> _Entries provided_:

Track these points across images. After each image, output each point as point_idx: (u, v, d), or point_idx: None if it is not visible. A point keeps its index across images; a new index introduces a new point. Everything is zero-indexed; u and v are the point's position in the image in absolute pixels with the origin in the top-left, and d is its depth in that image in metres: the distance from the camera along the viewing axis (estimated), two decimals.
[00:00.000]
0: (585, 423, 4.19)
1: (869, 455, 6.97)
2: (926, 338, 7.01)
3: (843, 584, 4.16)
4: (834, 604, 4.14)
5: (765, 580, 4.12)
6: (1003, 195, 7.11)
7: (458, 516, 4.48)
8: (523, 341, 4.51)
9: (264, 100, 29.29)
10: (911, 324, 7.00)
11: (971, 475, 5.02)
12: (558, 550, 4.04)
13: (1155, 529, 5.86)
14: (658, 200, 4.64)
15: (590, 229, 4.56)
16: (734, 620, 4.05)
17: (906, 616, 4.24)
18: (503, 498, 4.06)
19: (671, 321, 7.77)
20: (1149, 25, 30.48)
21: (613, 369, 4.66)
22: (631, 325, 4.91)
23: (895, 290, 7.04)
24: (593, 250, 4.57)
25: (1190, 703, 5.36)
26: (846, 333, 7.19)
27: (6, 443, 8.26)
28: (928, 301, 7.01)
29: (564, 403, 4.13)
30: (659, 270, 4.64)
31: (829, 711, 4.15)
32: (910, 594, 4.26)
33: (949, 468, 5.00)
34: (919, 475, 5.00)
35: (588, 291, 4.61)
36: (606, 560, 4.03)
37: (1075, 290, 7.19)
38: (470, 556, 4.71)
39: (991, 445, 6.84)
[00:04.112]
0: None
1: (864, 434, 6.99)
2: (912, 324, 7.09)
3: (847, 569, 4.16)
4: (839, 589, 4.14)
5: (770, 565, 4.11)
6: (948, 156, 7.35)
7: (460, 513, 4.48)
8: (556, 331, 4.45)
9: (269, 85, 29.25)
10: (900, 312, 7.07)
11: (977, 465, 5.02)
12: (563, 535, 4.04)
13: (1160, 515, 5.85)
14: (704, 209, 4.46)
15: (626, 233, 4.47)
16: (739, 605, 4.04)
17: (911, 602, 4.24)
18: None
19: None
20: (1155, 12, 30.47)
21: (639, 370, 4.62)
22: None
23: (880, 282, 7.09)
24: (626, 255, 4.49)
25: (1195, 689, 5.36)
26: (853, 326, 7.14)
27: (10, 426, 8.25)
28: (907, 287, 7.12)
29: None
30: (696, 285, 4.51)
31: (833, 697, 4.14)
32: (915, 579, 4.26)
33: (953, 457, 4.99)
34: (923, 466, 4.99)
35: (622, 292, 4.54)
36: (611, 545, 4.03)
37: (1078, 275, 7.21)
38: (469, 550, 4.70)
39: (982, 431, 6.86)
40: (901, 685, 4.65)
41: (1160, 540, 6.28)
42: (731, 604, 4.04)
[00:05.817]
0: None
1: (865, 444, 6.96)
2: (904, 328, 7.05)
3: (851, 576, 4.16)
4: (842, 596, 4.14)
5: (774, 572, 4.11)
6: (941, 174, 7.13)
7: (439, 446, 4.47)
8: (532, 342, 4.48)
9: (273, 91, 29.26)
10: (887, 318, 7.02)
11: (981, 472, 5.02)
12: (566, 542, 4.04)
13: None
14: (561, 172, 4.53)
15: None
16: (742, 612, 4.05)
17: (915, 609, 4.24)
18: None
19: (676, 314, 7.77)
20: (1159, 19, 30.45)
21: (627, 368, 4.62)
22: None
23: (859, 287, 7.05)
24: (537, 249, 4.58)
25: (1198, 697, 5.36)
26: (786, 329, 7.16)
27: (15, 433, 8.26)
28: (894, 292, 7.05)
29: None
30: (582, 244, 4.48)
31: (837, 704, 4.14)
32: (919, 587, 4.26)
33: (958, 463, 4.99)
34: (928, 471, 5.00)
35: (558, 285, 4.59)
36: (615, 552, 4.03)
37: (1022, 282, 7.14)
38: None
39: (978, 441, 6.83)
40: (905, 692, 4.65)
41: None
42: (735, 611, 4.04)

---

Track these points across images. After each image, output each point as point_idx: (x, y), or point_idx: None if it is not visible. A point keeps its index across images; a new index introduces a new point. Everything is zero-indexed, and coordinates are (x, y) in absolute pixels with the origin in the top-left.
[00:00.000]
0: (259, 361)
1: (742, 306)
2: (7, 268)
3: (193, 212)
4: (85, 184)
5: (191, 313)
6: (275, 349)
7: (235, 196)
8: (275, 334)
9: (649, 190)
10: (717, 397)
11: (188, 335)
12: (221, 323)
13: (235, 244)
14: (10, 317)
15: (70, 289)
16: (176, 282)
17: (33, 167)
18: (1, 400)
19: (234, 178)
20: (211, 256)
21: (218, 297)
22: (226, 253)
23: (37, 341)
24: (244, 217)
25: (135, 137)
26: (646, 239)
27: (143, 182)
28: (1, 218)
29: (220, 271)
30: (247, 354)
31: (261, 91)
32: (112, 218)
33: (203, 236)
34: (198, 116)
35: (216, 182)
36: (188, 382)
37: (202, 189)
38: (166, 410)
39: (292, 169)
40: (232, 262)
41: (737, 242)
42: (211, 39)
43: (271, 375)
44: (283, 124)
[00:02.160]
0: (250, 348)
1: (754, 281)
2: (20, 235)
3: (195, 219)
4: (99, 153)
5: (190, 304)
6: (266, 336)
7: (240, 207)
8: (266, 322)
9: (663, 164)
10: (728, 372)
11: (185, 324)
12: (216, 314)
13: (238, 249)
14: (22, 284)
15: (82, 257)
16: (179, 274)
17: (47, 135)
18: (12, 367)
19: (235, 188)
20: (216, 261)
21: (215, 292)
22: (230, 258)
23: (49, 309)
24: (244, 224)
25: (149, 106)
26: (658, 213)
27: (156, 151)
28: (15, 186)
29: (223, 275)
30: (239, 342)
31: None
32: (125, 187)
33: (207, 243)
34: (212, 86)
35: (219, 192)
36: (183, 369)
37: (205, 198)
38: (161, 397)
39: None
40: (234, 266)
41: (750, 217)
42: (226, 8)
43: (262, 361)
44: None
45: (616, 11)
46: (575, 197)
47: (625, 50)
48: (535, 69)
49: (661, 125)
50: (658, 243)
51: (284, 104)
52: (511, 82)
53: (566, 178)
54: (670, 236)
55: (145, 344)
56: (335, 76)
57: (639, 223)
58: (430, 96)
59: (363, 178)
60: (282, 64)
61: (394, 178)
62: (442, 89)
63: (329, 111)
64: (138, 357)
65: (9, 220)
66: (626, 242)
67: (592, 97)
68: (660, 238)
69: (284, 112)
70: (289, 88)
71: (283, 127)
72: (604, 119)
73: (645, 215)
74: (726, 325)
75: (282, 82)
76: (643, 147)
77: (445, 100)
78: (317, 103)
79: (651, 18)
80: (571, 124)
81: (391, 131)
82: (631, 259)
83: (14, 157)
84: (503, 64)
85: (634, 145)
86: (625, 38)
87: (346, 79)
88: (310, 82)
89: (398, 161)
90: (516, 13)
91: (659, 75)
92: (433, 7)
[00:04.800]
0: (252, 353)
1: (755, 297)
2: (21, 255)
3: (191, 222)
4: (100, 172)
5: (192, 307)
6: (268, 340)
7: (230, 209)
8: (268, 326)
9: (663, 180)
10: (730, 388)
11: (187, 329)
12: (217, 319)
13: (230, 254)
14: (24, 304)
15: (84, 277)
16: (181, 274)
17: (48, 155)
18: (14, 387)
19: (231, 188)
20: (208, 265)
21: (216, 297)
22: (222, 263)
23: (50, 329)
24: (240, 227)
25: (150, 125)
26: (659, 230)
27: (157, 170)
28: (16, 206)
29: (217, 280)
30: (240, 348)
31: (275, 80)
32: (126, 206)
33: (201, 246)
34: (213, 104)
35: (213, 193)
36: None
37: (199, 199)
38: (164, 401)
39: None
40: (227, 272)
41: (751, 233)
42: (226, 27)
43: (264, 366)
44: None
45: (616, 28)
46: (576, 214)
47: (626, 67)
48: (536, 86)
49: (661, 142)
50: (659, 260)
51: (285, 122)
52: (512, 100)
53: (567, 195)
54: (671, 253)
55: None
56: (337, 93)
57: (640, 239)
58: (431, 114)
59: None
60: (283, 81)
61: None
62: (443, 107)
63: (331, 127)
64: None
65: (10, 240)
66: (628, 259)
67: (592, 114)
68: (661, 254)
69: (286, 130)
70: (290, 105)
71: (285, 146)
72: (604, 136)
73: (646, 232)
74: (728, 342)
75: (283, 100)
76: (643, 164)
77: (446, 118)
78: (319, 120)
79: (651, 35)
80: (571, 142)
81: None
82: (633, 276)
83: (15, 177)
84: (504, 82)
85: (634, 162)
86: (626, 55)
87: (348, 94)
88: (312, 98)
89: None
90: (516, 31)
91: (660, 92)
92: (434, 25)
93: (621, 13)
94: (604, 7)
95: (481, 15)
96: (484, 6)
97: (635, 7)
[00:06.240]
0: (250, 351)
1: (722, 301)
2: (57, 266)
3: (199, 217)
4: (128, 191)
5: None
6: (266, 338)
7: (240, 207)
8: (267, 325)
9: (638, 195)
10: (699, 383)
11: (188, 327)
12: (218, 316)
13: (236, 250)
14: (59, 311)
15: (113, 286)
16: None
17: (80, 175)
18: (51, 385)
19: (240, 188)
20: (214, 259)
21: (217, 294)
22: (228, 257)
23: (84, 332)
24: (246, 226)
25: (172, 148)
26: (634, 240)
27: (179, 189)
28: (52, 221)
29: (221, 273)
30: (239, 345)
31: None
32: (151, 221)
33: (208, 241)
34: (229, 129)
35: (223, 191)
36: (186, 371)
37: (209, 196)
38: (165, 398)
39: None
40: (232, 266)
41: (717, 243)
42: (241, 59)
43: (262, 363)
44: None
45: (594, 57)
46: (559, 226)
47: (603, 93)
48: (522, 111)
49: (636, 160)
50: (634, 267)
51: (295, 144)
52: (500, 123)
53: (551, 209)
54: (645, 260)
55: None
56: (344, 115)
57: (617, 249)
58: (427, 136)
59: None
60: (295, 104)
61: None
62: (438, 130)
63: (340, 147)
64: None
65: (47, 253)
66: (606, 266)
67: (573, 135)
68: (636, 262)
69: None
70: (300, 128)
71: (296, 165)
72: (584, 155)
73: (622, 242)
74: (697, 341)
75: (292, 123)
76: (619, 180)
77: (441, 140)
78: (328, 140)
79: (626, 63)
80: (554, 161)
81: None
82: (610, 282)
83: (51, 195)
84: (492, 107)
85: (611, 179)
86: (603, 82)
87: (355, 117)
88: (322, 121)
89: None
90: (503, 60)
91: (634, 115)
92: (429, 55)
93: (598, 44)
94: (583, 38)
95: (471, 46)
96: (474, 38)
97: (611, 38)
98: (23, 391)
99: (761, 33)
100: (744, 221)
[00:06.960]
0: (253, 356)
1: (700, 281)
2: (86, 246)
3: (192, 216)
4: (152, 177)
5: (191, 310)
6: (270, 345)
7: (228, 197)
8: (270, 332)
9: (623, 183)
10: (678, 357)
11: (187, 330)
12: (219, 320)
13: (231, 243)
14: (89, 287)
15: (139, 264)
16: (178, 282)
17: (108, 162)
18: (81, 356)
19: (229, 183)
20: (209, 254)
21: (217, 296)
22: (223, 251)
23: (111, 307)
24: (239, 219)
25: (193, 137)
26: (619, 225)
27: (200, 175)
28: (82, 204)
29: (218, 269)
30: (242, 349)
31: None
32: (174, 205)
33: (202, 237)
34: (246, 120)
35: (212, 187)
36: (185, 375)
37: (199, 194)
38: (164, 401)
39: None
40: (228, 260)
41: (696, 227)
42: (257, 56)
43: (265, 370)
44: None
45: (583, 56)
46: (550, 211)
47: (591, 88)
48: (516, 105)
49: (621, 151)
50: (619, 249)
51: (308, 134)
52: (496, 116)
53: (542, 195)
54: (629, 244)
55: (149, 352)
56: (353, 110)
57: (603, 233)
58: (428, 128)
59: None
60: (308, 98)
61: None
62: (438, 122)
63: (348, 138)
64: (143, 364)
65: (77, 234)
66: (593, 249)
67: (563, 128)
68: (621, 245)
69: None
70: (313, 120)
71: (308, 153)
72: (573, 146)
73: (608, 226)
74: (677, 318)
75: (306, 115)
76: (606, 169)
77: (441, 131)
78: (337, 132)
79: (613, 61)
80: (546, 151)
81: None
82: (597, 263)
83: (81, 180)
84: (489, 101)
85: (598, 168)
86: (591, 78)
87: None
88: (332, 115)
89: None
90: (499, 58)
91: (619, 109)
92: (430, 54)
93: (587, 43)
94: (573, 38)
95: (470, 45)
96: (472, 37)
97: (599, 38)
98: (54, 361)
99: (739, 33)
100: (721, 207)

--

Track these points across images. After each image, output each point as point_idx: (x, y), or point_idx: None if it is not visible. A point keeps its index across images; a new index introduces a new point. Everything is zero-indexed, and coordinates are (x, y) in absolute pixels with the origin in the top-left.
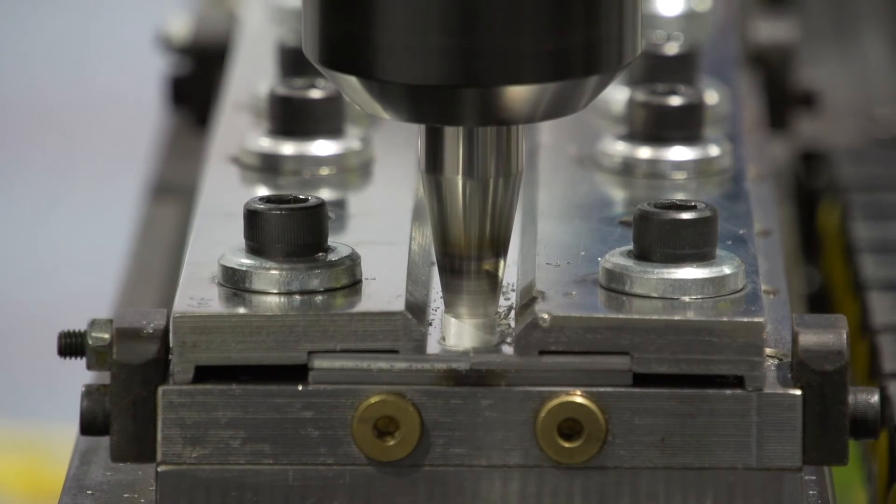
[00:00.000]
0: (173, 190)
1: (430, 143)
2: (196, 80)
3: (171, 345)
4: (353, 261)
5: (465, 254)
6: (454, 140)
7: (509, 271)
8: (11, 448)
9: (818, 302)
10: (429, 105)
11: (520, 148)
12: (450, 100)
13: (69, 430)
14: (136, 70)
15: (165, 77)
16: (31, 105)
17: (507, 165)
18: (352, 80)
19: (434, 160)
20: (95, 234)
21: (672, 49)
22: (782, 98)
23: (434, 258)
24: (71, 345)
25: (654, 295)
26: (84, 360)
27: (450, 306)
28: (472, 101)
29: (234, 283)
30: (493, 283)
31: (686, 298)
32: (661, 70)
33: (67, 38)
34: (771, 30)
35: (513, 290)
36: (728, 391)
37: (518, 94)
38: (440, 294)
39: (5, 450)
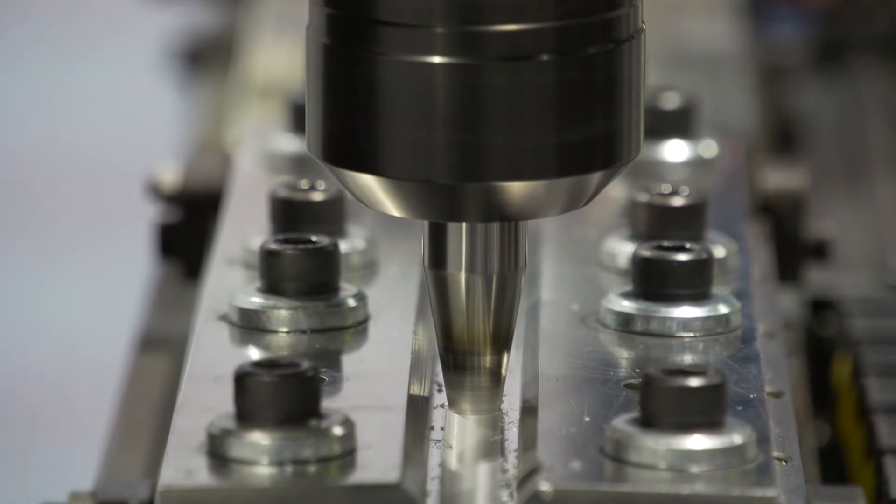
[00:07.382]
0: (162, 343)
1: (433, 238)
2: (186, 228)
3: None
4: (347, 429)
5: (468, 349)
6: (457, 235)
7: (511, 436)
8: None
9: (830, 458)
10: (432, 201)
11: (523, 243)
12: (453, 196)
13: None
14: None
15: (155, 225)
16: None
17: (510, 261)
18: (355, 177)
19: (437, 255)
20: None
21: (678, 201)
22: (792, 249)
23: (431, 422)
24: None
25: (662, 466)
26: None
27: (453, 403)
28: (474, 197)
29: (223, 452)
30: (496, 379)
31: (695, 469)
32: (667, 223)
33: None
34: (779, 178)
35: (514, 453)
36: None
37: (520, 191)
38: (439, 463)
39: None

> _Task to complete_: Beginning at the line with "15: (590, 229, 4.56)" and stopping after the line with "[00:05.817]", please write out every line of the data above exactly and nothing else.

> _Answer area_:
15: (590, 229, 4.56)
16: (734, 620, 4.05)
17: (906, 616, 4.24)
18: (503, 498, 4.06)
19: (671, 321, 7.77)
20: (1149, 25, 30.48)
21: (613, 369, 4.66)
22: (631, 325, 4.91)
23: (895, 290, 7.04)
24: (593, 250, 4.57)
25: (1190, 703, 5.36)
26: (846, 333, 7.19)
27: (6, 443, 8.26)
28: (928, 301, 7.01)
29: (564, 403, 4.13)
30: (659, 270, 4.64)
31: (829, 711, 4.15)
32: (910, 594, 4.26)
33: (949, 468, 5.00)
34: (919, 475, 5.00)
35: (588, 291, 4.61)
36: (606, 560, 4.03)
37: (1075, 290, 7.19)
38: (470, 556, 4.71)
39: (991, 445, 6.84)
[00:04.112]
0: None
1: (864, 434, 6.99)
2: (912, 324, 7.09)
3: (847, 569, 4.16)
4: (839, 589, 4.14)
5: (770, 565, 4.11)
6: (948, 156, 7.35)
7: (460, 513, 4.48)
8: (556, 331, 4.45)
9: (269, 85, 29.25)
10: (900, 312, 7.07)
11: (977, 465, 5.02)
12: (563, 535, 4.04)
13: (1160, 515, 5.85)
14: (704, 209, 4.46)
15: (626, 233, 4.47)
16: (739, 605, 4.04)
17: (911, 602, 4.24)
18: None
19: None
20: (1155, 12, 30.47)
21: (639, 370, 4.62)
22: None
23: (880, 282, 7.09)
24: (626, 255, 4.49)
25: (1195, 689, 5.36)
26: (853, 326, 7.14)
27: (10, 426, 8.25)
28: (907, 287, 7.12)
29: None
30: (696, 285, 4.51)
31: (833, 697, 4.14)
32: (915, 579, 4.26)
33: (953, 457, 4.99)
34: (923, 466, 4.99)
35: (622, 292, 4.54)
36: (611, 545, 4.03)
37: (1078, 275, 7.21)
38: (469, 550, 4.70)
39: (982, 431, 6.86)
40: (901, 685, 4.65)
41: (1160, 540, 6.28)
42: (731, 604, 4.04)
[00:05.817]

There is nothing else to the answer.